» **Extract**
Because I thought Chuck was a friend, these comments caused me tremendous anguish. Chuck announced his own candidacy for Congress in January 1980. When I told him that I wanted to announce my candidacy for the Assembly seat shortly thereafter, he strongly discouraged me. Given Chuck’s tremendous popularity in the Assembly district, I could not afford to antagonize him; besides, I still thought he was my friend. Talk about self-delusion! It was not until he actually advised me not to raise money or generate any press for my candidacy that I came to the full realization that he was not on my side. Gullible as I might have been, I had been in politics too long to fall for that advice.

In retrospect, Chuck’s “advice” actually did contain some elements of truth. He once said to me “politics is public relations.” I thought it was service to the public. Obviously, his grasp on the realities were vastly superior to mine. Given his extraordinary acumen and sensitivity to public relations and appearances, even his comments about my Chinese cooking were not necessarily insincere. Over the years enough people have enjoyed it to reassure me that it tastes good. However, I’ve never been a visually-oriented person, and especially in those days I paid no attention to appearance: my dishes rarely if ever sported attractive color schemes, or in any other way appealed to the eye.

» **Raw data**
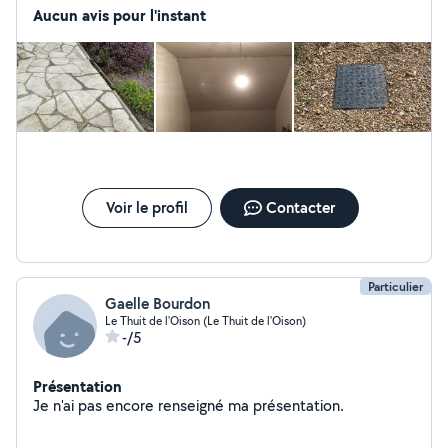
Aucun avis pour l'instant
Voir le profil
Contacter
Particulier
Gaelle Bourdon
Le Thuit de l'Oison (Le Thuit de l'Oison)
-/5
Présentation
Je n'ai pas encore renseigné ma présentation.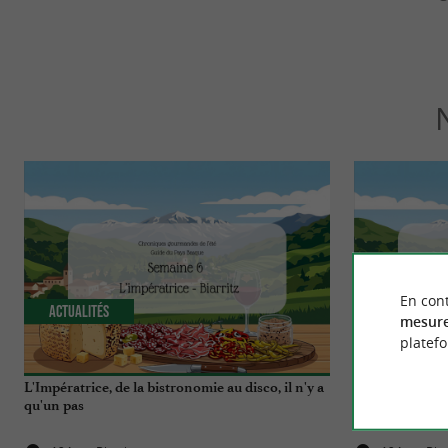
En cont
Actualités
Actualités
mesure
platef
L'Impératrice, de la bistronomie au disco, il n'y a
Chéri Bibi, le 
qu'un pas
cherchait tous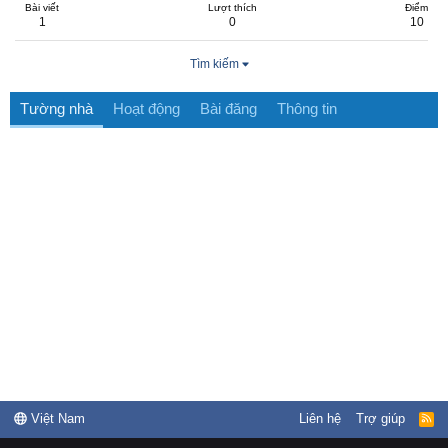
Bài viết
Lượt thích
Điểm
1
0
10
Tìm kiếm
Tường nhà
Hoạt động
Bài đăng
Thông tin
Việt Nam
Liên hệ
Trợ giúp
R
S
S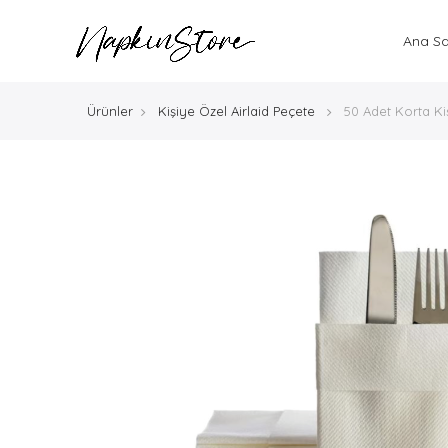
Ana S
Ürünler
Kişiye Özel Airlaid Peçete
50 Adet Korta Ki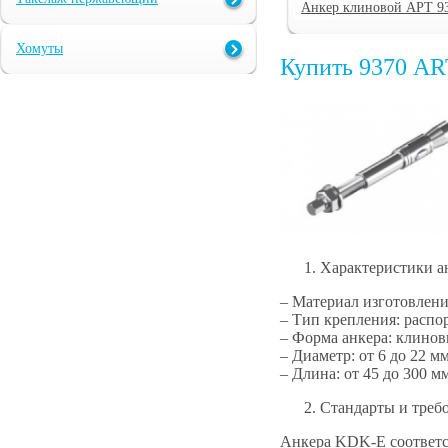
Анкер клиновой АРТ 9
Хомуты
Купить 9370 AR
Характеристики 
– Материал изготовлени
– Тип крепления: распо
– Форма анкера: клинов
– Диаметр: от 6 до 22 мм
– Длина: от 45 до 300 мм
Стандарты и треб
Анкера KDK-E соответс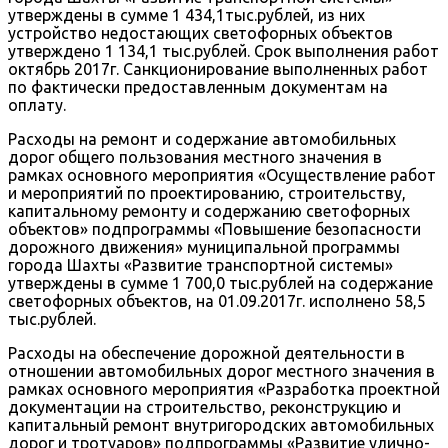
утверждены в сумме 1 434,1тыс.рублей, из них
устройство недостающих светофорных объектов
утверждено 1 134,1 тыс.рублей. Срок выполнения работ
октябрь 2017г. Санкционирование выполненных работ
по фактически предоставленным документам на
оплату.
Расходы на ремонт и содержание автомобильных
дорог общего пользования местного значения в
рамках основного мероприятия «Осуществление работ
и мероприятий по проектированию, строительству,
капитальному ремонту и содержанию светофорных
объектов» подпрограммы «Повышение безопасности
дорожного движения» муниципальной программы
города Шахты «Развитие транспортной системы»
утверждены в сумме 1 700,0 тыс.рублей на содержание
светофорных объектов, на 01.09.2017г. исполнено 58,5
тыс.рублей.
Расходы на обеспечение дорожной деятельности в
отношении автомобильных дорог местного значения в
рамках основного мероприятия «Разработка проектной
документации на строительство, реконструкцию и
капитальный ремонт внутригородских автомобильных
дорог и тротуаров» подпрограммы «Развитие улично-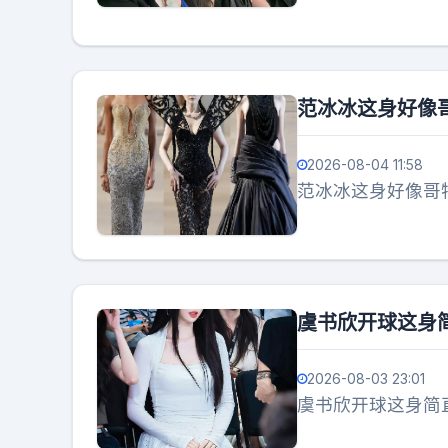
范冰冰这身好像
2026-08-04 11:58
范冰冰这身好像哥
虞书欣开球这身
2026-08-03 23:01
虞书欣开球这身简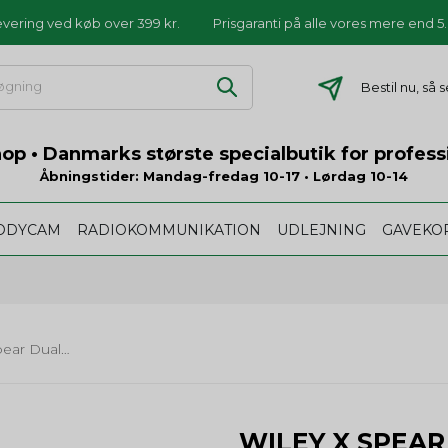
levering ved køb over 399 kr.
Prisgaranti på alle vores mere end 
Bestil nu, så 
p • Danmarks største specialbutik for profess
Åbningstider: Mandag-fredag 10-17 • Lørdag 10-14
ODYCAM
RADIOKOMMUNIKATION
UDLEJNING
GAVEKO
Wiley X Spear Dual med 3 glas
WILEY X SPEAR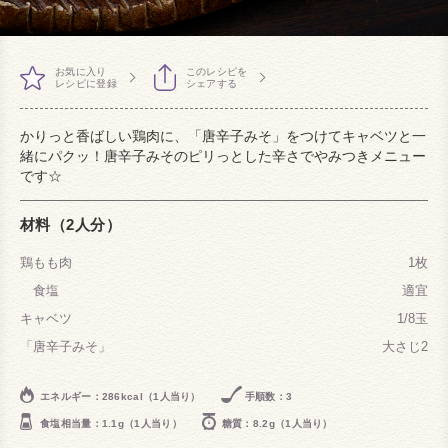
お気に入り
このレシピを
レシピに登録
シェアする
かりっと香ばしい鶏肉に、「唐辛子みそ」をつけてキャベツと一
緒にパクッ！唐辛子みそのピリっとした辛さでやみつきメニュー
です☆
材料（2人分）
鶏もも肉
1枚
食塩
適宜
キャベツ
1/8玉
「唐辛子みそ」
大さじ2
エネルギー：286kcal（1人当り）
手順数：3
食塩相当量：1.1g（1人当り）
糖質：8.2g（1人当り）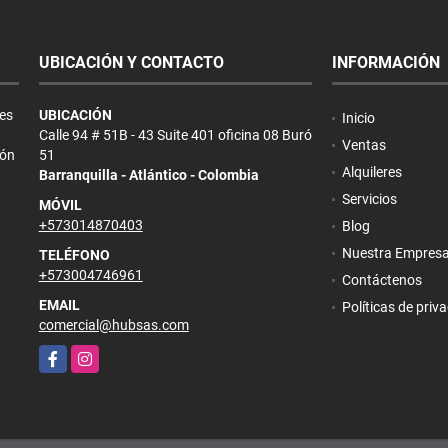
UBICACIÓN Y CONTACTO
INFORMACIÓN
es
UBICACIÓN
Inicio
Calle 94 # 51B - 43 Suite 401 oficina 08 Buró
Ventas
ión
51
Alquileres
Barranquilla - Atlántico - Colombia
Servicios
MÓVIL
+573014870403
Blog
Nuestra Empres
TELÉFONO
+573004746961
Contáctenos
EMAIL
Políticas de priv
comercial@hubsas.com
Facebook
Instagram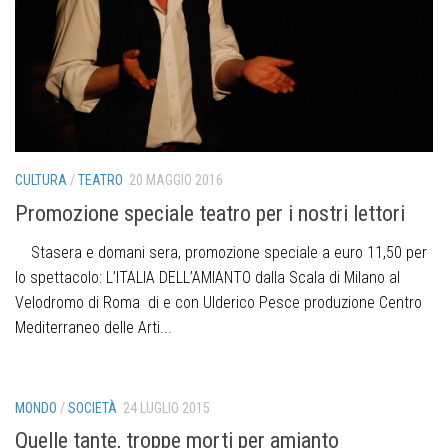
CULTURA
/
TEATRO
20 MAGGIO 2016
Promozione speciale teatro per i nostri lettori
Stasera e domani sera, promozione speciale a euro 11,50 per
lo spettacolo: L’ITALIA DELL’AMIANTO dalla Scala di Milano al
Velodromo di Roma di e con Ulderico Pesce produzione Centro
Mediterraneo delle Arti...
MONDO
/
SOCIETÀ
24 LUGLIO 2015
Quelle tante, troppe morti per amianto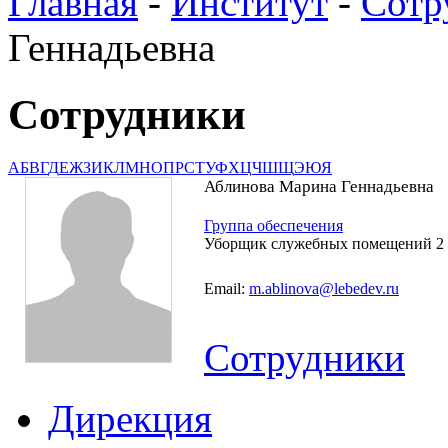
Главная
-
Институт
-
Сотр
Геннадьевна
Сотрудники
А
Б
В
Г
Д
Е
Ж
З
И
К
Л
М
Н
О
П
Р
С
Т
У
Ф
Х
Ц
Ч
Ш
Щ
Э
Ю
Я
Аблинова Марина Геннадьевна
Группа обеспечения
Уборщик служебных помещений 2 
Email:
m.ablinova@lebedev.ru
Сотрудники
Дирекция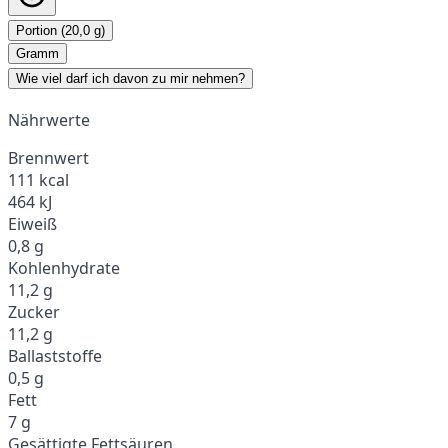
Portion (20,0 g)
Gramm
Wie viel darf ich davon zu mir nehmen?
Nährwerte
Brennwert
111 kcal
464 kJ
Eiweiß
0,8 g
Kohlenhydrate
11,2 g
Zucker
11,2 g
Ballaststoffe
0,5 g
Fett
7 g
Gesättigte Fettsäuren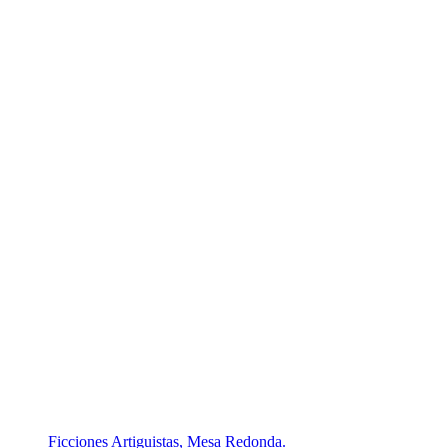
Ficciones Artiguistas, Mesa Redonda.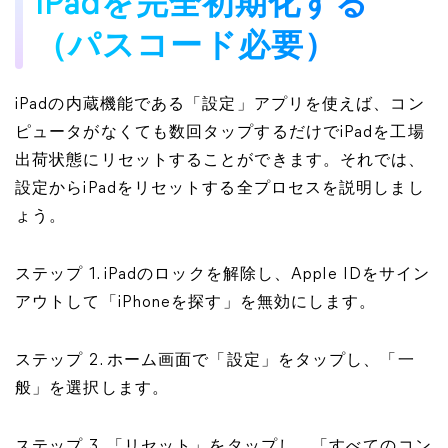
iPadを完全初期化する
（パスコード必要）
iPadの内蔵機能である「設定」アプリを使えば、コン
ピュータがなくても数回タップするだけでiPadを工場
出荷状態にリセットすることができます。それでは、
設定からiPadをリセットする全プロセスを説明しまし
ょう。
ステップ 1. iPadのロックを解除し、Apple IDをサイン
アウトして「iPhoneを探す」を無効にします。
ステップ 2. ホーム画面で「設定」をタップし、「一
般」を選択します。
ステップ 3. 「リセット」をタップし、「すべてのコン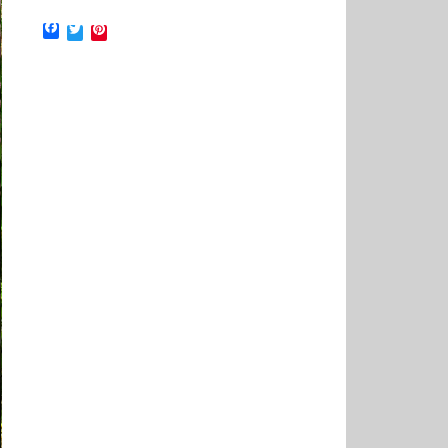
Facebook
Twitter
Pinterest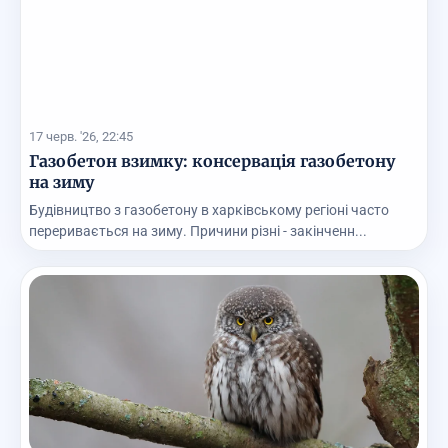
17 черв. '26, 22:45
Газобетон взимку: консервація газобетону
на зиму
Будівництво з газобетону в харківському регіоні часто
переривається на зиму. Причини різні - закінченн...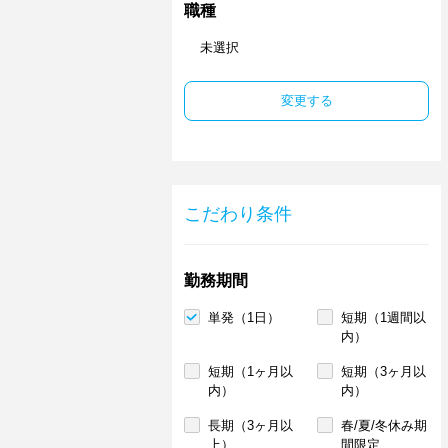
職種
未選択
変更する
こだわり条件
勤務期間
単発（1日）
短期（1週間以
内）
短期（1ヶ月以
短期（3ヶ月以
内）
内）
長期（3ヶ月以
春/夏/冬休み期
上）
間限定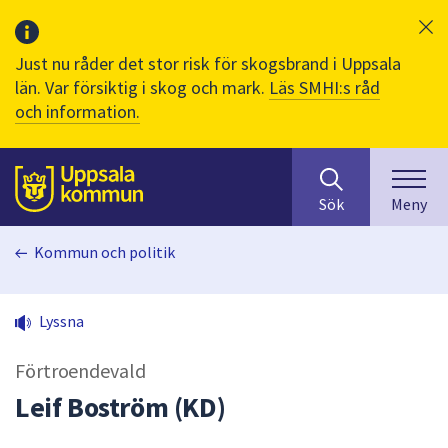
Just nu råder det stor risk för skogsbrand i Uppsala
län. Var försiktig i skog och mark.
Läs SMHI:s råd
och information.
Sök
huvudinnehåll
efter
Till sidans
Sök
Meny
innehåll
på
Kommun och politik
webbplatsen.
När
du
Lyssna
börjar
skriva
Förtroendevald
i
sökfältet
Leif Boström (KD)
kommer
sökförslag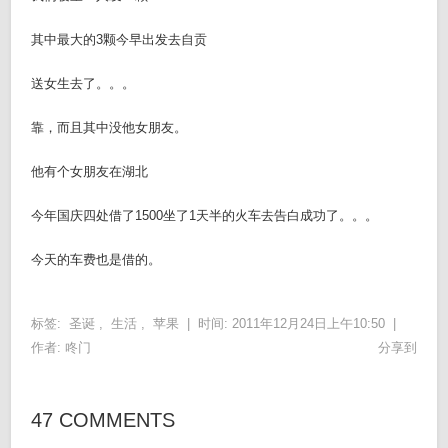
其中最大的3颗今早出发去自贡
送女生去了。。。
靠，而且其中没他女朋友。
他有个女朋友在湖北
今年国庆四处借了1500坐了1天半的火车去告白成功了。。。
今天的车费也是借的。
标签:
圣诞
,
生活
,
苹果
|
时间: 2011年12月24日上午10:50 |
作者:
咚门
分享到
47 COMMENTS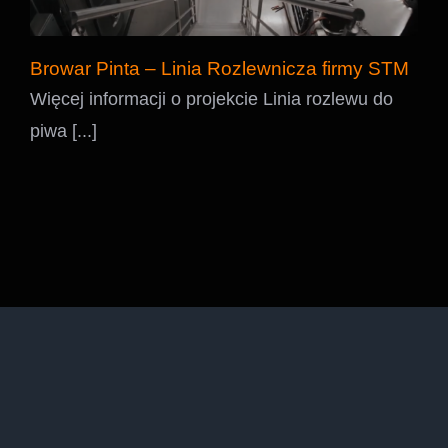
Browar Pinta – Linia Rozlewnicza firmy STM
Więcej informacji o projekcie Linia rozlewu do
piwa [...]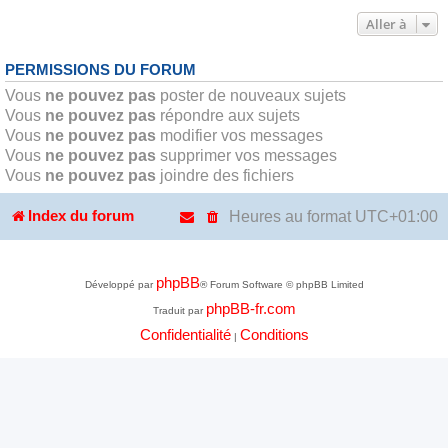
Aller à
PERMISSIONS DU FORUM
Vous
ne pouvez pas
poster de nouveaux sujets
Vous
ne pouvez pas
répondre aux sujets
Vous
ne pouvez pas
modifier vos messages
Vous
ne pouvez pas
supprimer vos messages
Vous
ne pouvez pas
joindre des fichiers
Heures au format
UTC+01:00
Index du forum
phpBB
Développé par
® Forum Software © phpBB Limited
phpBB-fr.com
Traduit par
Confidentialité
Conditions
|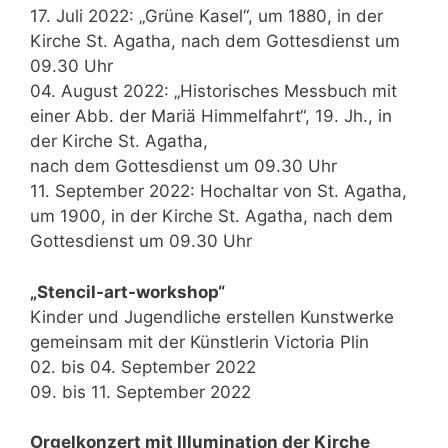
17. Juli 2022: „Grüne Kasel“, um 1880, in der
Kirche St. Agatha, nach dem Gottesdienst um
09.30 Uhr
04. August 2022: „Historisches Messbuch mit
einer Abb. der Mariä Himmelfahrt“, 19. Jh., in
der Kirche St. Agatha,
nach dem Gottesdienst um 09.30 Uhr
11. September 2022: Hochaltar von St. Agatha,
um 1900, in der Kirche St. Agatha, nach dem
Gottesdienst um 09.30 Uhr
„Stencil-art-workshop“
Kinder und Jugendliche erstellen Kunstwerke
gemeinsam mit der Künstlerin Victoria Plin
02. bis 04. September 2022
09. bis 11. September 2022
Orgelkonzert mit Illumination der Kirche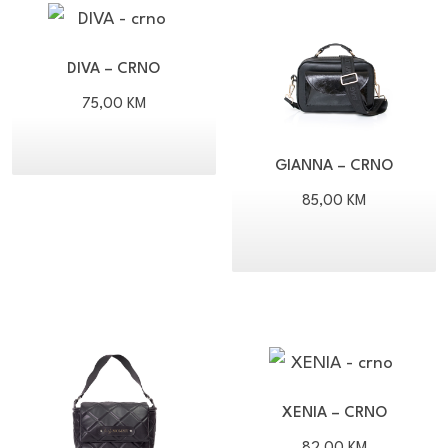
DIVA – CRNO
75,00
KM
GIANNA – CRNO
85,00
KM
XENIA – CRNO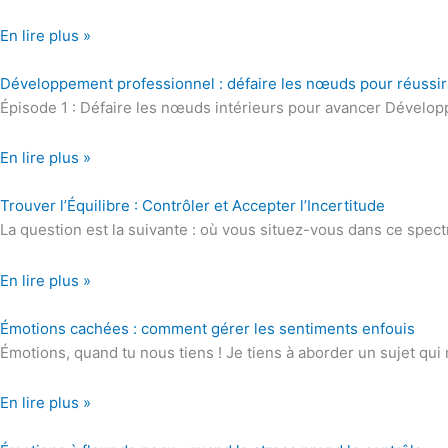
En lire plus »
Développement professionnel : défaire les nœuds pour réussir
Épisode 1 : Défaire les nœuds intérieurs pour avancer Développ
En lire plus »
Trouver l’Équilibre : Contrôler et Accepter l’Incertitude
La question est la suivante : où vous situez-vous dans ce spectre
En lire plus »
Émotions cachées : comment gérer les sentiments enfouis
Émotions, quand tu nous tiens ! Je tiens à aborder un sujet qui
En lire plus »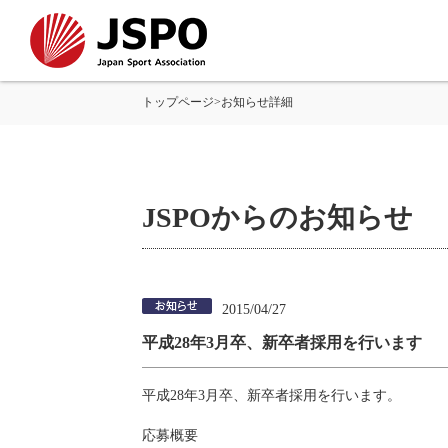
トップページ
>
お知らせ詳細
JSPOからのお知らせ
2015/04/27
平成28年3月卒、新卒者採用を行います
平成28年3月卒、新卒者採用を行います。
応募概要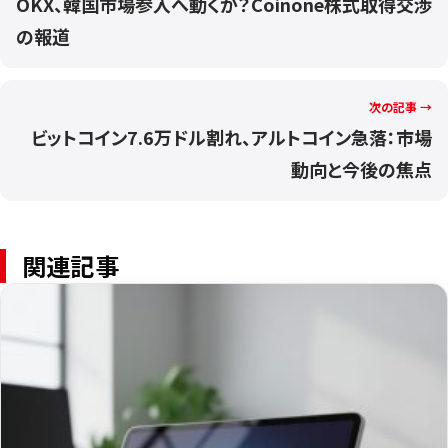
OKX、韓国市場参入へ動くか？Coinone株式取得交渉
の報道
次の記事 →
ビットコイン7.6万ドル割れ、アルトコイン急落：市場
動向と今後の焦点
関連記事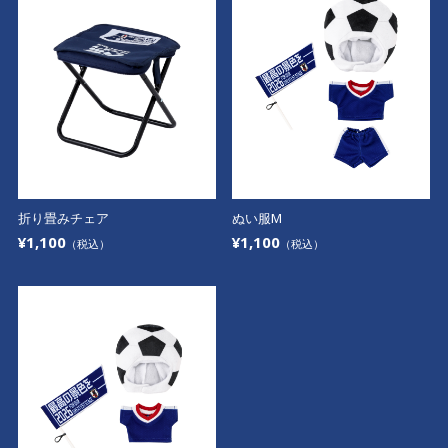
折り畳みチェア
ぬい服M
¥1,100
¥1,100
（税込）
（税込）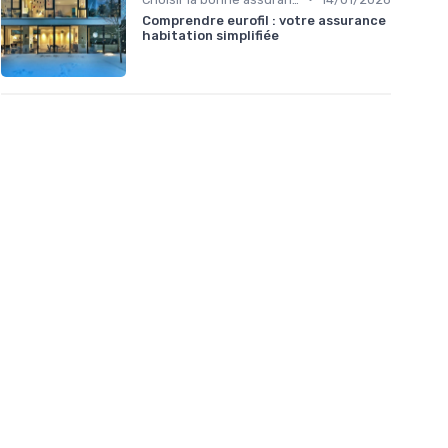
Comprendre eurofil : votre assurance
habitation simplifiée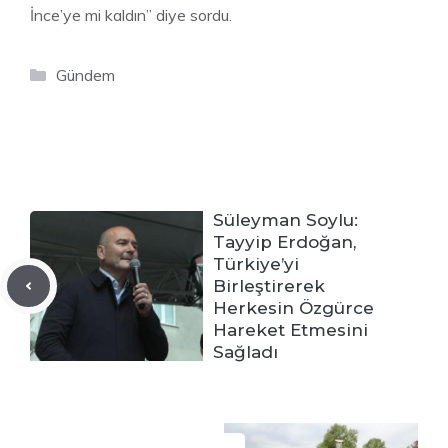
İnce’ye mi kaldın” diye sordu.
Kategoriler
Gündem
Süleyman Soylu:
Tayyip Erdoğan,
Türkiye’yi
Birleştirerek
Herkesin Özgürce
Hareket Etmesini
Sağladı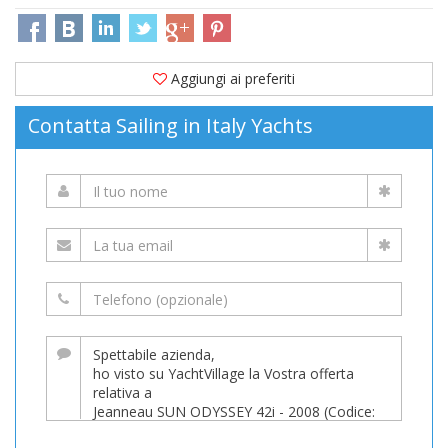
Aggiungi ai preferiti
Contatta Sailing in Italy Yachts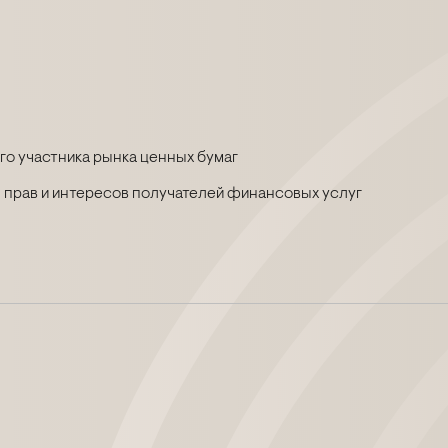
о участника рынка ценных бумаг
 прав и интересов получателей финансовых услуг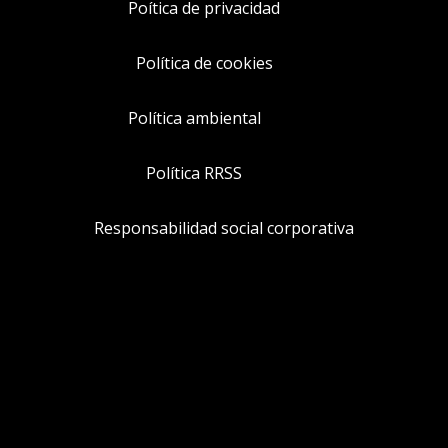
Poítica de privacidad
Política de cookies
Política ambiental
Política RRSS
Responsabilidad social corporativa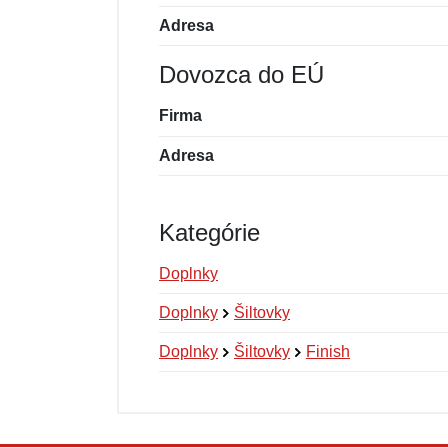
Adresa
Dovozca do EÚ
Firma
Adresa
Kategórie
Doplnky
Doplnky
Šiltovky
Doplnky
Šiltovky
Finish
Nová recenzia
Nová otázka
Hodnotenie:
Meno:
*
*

» **Assignment**
How would the passage about Chuck and the Assembly race continue after its last sentence? Write the next part.

» **Output of the exercise**
His perception of my political abilities also had a basis in fact. When he compared me with himself, he must have seen a somewhat formal, reserved person, not aggressive, incapable of sound-bite responses or thrusting himself into the consciousness of a crowd, at least by the standards of politicians. His own opposite characteristics helped to make him a great politician. He may well have foreseen that I would never achieve high office, given my deficiencies. With his early support, of course, the Assembly seat would have been mine anyway. But perhaps he thought the better future for me would have been in a top-level staff capacity – perhaps working for him.

The foregoing puts the kindest possible spin on Schumer’s treatment of me. Just as likely, and perhaps simultaneously, he had some self-interested motivation. After all, there were several other potential candidates for the Assembly seat, and by withholding his support from any of us, he might avoid alienating any of our respective supporters from his own candidacy. Indeed, he had at least one of the other potential candidates other than myself, Gene Krauss, representing him at communities meetings as well. He may have had some psychological motivation as well. On a few occasions before my campaign became an issue, he had mostly good-naturedly complained that the rest of our Committee staff liked me better than they liked him.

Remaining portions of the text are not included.